Scaling BIG-IP With ECMP and RedHat Ansible

 

A long time ago, in a business unit far,
far away...

I had a customer that wanted to flow - literally - 4 million qps of DNS.. per Point of Presence (PoP)! Now, that's a lot of DNS, first of all.  Second thing to note, though.. they HAD TO do it on VE. It's funny.. a couple years ago, this sort of statement may have been somewhat provocative, but today, it's becoming more and more the norm. Virtualization was supposed to be the fixer for so many of the issues we've had in our networks for decades, but getting from point A to point B introduces SO many headaches for our traditional networks.

Imagining a VE pair of DNS boxes, I'm thinking we are absolutely capped at 1M qps (4 x 250K qps licenses per VE), but, being new to the Service Provider SE team at the time, I was not aware of how to use ECMP for clustering. I came to understand that this is an architecture that has found itself in many mobility and backbone networks through the years and I truly feel that this clustering mechanism is VERY appropriate for BIG-IP in the age of Kubernetes and CI/CD pipelines.

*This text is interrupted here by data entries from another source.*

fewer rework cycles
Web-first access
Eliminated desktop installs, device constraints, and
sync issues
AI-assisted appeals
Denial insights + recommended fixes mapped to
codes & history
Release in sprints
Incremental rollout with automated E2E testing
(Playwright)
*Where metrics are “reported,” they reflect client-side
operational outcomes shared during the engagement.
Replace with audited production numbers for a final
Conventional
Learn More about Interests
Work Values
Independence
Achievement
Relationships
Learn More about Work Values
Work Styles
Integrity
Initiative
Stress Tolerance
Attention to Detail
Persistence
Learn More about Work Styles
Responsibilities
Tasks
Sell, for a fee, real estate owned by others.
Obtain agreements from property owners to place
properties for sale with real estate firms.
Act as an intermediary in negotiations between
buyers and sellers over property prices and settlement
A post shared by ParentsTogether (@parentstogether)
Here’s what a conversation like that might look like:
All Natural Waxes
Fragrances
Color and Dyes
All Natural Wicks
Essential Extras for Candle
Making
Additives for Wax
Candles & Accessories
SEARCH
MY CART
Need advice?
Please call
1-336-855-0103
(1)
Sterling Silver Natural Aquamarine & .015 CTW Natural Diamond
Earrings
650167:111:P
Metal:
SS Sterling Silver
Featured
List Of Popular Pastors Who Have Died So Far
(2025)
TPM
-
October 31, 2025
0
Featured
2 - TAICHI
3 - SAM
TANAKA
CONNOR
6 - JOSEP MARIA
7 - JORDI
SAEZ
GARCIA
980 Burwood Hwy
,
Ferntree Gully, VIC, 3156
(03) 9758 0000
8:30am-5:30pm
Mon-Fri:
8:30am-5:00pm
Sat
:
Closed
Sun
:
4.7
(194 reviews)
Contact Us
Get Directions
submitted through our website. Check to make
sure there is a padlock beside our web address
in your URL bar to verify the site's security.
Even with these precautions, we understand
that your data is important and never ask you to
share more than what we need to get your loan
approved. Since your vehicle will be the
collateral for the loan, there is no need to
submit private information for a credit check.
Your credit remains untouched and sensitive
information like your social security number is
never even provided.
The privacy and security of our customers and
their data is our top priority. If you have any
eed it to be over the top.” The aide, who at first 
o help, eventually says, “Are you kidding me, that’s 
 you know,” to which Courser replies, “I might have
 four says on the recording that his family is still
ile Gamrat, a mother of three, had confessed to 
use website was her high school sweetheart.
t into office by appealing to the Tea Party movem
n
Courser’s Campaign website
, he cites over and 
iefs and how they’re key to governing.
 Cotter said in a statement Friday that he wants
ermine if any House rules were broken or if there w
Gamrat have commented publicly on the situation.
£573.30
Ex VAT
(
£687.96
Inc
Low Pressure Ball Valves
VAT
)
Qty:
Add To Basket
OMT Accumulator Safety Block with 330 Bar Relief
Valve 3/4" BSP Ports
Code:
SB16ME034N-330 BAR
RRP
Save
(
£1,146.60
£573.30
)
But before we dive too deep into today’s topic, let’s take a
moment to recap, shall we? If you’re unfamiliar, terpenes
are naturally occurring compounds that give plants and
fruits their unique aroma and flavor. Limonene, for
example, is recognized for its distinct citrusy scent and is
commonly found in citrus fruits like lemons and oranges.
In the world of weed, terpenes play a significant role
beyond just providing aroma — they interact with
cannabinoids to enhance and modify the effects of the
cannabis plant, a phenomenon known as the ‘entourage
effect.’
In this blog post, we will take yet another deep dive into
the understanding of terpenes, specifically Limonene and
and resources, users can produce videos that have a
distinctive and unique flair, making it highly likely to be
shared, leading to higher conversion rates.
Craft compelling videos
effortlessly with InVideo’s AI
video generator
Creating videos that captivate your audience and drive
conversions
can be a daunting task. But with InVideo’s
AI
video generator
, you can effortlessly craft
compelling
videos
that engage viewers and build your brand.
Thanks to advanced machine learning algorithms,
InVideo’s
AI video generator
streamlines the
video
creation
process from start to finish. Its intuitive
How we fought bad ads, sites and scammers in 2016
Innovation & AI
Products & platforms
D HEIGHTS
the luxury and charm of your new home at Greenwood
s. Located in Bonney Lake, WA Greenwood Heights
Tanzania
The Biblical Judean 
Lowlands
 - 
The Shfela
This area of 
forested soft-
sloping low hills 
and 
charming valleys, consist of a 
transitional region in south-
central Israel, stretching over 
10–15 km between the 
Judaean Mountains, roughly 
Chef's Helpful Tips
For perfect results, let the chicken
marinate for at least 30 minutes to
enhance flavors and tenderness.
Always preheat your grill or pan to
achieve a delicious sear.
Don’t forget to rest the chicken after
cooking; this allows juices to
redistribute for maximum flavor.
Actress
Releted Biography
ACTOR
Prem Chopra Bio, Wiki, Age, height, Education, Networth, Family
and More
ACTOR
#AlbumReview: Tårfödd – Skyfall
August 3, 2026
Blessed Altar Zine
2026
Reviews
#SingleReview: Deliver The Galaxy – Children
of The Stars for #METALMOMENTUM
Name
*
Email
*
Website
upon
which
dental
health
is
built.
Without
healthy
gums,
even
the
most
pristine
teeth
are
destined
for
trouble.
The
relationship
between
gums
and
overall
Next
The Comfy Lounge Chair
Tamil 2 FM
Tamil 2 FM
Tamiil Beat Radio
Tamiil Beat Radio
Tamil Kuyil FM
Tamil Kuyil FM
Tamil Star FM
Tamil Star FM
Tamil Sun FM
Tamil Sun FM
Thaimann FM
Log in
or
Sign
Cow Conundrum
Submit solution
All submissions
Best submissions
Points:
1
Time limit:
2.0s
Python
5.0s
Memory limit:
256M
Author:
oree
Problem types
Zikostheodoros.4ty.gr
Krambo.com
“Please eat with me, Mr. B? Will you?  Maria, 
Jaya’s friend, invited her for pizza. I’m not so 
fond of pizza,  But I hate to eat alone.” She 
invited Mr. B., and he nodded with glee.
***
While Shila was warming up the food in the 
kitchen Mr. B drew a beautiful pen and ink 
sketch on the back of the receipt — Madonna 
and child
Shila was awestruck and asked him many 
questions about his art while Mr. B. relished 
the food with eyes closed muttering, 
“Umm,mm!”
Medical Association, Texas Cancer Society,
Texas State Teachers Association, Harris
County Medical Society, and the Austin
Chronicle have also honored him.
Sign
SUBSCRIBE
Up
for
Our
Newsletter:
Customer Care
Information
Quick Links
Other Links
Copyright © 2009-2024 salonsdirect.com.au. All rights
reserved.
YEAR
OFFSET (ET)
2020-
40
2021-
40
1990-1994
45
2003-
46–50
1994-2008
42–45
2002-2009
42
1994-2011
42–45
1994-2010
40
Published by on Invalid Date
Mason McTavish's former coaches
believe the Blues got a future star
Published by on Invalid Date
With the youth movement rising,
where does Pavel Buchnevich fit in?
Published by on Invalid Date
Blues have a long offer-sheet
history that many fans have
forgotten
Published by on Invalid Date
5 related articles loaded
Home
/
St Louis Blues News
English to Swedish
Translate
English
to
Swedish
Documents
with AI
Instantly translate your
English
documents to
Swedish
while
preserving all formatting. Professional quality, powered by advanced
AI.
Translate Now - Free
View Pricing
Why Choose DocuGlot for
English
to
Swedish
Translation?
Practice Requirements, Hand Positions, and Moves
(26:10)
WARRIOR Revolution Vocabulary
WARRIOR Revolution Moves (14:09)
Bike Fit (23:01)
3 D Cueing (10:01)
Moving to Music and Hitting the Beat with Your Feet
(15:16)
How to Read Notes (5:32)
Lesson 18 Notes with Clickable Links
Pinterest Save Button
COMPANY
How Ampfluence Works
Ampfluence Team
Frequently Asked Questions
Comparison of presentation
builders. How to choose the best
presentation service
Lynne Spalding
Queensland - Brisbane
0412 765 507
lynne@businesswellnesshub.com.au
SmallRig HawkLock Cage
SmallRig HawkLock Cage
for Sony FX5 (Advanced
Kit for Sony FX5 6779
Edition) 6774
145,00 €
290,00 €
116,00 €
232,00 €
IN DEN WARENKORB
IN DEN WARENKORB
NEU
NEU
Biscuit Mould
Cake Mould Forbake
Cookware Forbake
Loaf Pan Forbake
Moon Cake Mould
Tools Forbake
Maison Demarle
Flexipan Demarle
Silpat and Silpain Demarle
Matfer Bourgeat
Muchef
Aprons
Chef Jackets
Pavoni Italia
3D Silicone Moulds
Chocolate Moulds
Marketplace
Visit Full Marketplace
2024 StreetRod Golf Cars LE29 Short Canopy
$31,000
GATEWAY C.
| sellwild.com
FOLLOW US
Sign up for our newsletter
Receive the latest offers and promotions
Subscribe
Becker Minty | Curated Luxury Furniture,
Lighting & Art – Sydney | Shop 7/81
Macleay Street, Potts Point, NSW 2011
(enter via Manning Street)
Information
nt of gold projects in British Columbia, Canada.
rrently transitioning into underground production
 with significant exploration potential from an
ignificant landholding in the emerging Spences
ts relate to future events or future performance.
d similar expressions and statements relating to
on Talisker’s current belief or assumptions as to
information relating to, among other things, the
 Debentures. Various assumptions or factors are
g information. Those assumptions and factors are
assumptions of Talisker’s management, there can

The idea is simple: An ECMP (Equal Cost Multi-Path) enabled router - most commonly via BGP (Border Gateway Protocol) Multipath - will take a packet flow, establish a 5-tuple hash for source and destination ports and IPs and send that packet to a BIG-IP, which establishes a Persistence Profile for the flow to map the packet to a Pool Member. We can complete a TCP handshake.. we can even handle SSL. If we use Ansible to maintain our configs, this makes our BIG-IP clusters VERY resilient. We fail gracefully (for shorter-lived connections), we upgrade easily via nuke and pave methodology. We have ONE config, maintained centrally, that can be used to spit out instances, as-needed. If you're using central licensing, this is a very powerful way to autoscale app needs with F5.

You can find ECMP Clustering documentation here:  https://techdocs.f5.com/kb/en-us/products/big-ip_ltm/manuals/product/bigip-system-ecmp-mirrored-clustering-12-1-0.html

Also, who's got two thumbs and a new lightboard lesson for you on this topic? This guy!

Testing with my customer found astronomical numbers using High Performance VE at speeds of nearly 4 million Packets Per Second - PER VE ! - and scaling 4 VEs with maximum performance tesed on IXIA of 16 million PPS.. Per PoP, anycast.

In horizontal scale applications for F5 security products, the performance and ease of this architecture is a real treat. I hope it's helpful.